Friday, August 22, 2014

Pipeline Giant Sidesteps KXL-Style Permitting Fight

Enbridge plans to increase pipeline shipments of oil from Canada by reversing flow on one of its lines temporarily. File photo of an Enbridge storage facility in North Dakota. (Credit: Matthew Staver, Bloomberg) Click to enlarge.
Enbridge Inc. is poised to carry out a novel new strategy for avoiding the presidential permitting process that Keystone XL has been mired in for years, shifting extra volumes of Canadian oil between pipelines on its sprawling continental network with the State Department's blessing.

The pipeline titan's plan involves building four interconnections between its Alberta Clipper and Line 3 projects, both of which run from the oil sands region of Alberta to Wisconsin.
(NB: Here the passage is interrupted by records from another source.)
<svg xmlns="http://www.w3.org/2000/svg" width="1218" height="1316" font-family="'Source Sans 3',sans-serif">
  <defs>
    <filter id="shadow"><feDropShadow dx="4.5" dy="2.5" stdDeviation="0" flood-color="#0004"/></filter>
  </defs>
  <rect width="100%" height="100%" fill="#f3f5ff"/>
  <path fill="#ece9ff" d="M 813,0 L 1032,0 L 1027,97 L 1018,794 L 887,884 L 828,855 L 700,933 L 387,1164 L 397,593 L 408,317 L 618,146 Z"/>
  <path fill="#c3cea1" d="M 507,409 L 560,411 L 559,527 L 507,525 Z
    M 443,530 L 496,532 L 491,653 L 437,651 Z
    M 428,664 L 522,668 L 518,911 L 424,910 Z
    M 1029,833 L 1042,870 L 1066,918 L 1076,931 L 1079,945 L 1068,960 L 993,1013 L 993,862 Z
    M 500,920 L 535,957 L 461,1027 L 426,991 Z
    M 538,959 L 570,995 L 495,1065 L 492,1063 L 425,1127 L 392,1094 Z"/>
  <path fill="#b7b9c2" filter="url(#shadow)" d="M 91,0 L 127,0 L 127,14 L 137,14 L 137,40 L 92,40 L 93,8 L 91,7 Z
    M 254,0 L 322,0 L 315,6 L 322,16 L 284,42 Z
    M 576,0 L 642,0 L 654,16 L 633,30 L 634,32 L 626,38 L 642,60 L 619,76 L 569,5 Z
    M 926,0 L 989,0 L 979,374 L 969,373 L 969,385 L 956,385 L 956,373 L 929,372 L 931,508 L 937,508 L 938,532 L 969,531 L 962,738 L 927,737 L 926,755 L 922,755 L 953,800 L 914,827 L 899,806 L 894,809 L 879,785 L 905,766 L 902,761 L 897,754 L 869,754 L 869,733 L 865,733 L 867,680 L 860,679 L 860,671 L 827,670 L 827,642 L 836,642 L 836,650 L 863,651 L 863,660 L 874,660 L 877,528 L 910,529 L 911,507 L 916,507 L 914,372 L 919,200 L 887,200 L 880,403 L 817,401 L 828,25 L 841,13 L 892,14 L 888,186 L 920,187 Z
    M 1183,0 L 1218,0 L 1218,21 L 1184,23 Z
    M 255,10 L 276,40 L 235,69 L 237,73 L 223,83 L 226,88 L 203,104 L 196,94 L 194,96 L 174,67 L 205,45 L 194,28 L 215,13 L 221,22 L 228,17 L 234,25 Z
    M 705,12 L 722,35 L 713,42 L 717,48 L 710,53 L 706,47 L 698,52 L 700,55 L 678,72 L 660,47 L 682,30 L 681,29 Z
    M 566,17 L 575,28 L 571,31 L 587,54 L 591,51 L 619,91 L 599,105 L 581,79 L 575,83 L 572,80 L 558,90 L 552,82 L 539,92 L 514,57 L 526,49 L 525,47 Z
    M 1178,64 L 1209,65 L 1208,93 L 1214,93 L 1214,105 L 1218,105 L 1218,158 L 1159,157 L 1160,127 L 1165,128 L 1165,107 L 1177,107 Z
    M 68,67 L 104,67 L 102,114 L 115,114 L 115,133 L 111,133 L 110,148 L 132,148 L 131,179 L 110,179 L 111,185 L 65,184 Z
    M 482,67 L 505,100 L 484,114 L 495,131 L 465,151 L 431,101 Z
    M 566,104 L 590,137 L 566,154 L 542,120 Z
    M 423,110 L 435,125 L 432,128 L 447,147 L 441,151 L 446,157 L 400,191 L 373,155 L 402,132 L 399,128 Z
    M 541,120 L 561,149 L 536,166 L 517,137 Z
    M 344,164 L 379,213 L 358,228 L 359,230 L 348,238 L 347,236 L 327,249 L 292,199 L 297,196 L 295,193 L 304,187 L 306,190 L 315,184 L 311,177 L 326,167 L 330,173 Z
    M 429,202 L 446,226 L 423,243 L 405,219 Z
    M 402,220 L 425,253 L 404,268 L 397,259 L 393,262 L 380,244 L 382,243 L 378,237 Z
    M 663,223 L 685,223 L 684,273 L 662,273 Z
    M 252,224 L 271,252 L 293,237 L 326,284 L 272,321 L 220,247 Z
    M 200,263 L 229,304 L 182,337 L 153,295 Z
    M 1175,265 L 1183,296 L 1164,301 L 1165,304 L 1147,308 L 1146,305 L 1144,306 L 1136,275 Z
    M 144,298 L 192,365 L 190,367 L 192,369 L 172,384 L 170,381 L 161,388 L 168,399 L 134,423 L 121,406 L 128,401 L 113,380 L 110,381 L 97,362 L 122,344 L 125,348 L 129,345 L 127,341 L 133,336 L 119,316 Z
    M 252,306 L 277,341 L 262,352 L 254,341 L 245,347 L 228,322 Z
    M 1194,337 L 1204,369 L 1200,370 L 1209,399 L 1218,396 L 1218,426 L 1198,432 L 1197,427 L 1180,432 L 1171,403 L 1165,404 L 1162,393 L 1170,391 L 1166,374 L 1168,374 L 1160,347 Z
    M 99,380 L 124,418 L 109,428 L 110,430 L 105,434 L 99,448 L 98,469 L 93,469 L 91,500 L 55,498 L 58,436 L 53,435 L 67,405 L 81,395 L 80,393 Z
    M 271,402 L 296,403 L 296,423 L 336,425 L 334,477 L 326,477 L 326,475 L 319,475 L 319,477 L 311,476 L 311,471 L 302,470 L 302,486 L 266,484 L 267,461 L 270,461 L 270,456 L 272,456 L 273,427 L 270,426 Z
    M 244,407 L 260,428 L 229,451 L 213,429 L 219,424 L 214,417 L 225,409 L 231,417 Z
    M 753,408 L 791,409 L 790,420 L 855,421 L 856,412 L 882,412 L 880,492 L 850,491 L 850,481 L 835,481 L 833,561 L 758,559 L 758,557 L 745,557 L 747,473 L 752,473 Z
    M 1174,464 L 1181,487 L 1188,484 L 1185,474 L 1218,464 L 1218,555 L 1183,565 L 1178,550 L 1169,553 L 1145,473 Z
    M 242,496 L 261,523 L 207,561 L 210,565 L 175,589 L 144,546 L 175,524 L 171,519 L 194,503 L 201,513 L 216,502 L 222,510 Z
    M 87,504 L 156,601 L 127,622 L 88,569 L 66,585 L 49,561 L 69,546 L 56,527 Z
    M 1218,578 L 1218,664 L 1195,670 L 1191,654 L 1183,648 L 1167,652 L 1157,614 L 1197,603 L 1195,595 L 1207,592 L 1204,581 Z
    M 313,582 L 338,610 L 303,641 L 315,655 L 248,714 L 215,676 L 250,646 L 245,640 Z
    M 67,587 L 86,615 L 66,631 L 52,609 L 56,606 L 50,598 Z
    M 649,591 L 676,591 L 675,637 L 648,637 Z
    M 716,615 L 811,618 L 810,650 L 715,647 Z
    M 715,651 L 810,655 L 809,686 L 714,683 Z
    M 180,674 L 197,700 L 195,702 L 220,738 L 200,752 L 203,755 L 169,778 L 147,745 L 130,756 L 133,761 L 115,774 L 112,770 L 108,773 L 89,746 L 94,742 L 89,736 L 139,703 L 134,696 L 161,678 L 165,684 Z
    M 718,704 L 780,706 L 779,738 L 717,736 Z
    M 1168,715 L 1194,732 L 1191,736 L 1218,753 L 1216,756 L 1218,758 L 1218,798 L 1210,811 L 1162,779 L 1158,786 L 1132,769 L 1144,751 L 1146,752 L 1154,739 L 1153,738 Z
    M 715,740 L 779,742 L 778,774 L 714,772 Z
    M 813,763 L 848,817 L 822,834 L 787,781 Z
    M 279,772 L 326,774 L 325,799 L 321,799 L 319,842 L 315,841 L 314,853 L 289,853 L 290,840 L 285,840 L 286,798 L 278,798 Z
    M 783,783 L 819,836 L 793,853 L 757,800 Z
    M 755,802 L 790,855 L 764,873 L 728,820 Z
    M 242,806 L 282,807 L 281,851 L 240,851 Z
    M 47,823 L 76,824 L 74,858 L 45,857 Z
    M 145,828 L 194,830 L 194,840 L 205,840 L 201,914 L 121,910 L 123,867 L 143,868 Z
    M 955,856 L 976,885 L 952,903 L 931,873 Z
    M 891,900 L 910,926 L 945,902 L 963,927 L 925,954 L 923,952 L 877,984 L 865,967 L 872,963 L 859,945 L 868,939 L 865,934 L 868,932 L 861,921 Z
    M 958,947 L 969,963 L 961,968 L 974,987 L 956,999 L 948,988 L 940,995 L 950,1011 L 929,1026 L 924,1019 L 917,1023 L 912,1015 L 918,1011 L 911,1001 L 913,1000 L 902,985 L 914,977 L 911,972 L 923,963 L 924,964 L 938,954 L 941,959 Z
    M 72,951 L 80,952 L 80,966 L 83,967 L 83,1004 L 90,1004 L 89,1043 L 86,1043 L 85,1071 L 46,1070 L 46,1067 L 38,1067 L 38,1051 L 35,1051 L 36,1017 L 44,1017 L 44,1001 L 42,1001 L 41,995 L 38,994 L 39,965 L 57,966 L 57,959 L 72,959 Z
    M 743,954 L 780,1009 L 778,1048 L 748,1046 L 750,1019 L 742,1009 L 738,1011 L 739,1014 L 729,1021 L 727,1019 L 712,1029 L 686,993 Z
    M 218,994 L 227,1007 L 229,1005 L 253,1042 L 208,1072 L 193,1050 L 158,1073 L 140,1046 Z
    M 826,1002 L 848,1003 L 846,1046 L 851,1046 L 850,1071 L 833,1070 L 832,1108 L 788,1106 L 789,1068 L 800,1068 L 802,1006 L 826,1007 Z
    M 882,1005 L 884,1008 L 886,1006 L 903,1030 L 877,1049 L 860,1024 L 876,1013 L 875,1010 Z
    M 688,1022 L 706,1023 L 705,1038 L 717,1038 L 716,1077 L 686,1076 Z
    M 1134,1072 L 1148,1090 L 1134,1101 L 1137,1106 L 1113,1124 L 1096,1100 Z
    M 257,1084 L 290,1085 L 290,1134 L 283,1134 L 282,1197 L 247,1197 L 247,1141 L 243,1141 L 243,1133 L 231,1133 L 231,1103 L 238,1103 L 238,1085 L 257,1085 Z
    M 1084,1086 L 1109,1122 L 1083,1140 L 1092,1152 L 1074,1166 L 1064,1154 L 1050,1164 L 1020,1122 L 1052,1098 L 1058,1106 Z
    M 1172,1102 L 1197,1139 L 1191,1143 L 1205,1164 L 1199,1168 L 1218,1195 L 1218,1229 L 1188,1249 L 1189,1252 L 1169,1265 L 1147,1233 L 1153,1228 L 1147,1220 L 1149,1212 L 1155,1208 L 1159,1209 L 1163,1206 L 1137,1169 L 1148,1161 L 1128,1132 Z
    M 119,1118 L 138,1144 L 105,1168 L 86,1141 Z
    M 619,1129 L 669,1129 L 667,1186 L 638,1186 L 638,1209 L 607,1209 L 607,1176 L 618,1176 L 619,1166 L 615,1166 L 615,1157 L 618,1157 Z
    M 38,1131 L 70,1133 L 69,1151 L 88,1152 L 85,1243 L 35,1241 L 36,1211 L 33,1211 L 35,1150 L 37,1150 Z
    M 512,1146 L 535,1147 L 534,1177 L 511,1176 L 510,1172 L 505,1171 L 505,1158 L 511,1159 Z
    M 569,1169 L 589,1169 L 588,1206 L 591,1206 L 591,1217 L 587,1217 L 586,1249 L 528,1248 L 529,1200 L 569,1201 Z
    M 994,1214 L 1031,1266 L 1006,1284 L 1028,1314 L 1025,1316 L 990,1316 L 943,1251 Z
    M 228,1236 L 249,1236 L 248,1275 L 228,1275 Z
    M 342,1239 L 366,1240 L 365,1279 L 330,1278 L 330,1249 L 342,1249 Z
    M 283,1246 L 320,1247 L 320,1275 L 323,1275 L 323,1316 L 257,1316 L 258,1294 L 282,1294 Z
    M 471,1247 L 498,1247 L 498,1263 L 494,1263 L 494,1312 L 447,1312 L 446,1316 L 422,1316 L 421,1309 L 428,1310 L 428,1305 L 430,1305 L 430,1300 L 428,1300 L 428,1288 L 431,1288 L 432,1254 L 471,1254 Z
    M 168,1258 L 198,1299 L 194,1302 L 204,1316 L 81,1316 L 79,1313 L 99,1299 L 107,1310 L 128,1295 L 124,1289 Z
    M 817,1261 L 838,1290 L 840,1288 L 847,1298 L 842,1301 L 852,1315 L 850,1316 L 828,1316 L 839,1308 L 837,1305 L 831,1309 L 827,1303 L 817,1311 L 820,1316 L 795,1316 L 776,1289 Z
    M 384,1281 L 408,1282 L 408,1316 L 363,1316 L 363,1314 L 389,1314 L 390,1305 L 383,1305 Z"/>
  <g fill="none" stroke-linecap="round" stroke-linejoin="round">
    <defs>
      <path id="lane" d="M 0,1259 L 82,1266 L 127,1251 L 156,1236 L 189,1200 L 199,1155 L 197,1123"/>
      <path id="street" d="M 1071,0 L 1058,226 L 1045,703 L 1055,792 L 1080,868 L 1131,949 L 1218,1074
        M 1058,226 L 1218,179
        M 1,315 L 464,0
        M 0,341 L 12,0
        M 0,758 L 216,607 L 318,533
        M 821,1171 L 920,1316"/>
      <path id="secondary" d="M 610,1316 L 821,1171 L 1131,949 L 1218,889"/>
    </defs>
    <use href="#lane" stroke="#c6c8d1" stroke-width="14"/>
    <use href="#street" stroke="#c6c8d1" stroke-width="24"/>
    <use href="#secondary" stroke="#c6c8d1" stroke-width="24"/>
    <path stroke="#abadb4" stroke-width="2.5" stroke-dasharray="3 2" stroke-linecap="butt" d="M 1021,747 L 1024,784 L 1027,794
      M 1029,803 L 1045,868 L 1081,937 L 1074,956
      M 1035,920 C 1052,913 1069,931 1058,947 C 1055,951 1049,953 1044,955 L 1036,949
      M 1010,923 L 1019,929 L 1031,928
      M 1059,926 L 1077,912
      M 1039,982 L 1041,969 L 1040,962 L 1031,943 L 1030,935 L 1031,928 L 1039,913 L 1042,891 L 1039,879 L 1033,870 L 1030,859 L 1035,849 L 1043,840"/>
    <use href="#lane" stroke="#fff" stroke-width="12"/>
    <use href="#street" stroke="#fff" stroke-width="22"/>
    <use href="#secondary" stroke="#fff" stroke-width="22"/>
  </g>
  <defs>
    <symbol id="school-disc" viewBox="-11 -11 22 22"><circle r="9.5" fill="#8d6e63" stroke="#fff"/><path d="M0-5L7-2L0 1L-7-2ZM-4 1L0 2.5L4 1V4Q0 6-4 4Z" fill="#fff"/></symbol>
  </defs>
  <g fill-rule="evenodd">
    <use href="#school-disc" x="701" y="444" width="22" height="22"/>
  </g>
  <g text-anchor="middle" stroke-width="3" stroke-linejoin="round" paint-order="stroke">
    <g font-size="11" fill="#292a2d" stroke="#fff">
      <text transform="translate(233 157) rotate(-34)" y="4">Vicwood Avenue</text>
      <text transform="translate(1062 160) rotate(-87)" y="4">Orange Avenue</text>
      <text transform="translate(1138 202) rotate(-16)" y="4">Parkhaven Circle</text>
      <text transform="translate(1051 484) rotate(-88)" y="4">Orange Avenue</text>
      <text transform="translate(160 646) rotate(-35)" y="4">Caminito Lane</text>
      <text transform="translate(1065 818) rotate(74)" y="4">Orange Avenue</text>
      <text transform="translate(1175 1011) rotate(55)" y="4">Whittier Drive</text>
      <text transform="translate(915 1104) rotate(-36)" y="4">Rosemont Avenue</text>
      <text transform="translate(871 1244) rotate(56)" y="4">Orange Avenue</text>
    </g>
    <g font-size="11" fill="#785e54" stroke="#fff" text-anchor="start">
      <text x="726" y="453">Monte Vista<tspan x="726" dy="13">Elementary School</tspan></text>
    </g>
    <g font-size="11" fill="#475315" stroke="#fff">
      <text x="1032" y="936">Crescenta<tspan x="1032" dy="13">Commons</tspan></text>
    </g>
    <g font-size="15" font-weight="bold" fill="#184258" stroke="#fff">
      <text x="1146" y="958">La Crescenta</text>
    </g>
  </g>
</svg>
That would allow 75,000 extra barrels per day (bpd) of heavy Canadian crude to cross the U.S.-Canada border before the State Department finishes its KXL-style review of a plan to nearly double the Clipper's capacity.

While the added volume of oil sands crude might pale in comparison to the 730,000-plus bpd that KXL would carry, State's approval of the Enbridge plan is raising alarms among greens who could see their campaign to curtail fossil-fuel infrastructure imperiled by the move.

"On top of being sneaky, I think it's also clearly illegal," National Wildlife Foundation senior counsel Jim Murphy said in an interview.  "The permitting process becomes kind of meaningless if the State Department says this scheme is OK."

Enbridge's strategy rests on the transfer of light crude and heavy crude barrels between the Clipper and Line 3 using its four interconnections, two on each side of the border, which are slated for completion sometime this year.  While the pipeline company has secured the necessary state-level permits to increase the Clipper's oil sands crude capacity to 570,000 bpd from its current 450,000 bpd -- and is close to securing the same approval to run as much as 800,000 bpd of heavy crude on the line -- the Obama administration's delay in approving an amended permit leaves Enbridge stalled at the border.

Line 3, however, sits close to the Clipper and can ship more oil sands crude across the border without requiring a new or amended permit.  By transferring the heavy fuel between its two pipelines on either side of the Clipper's border-crossing segment, then, Enbridge proposes immediately increasing its oil sands crude capacity without participating in the process that so famously snagged KXL.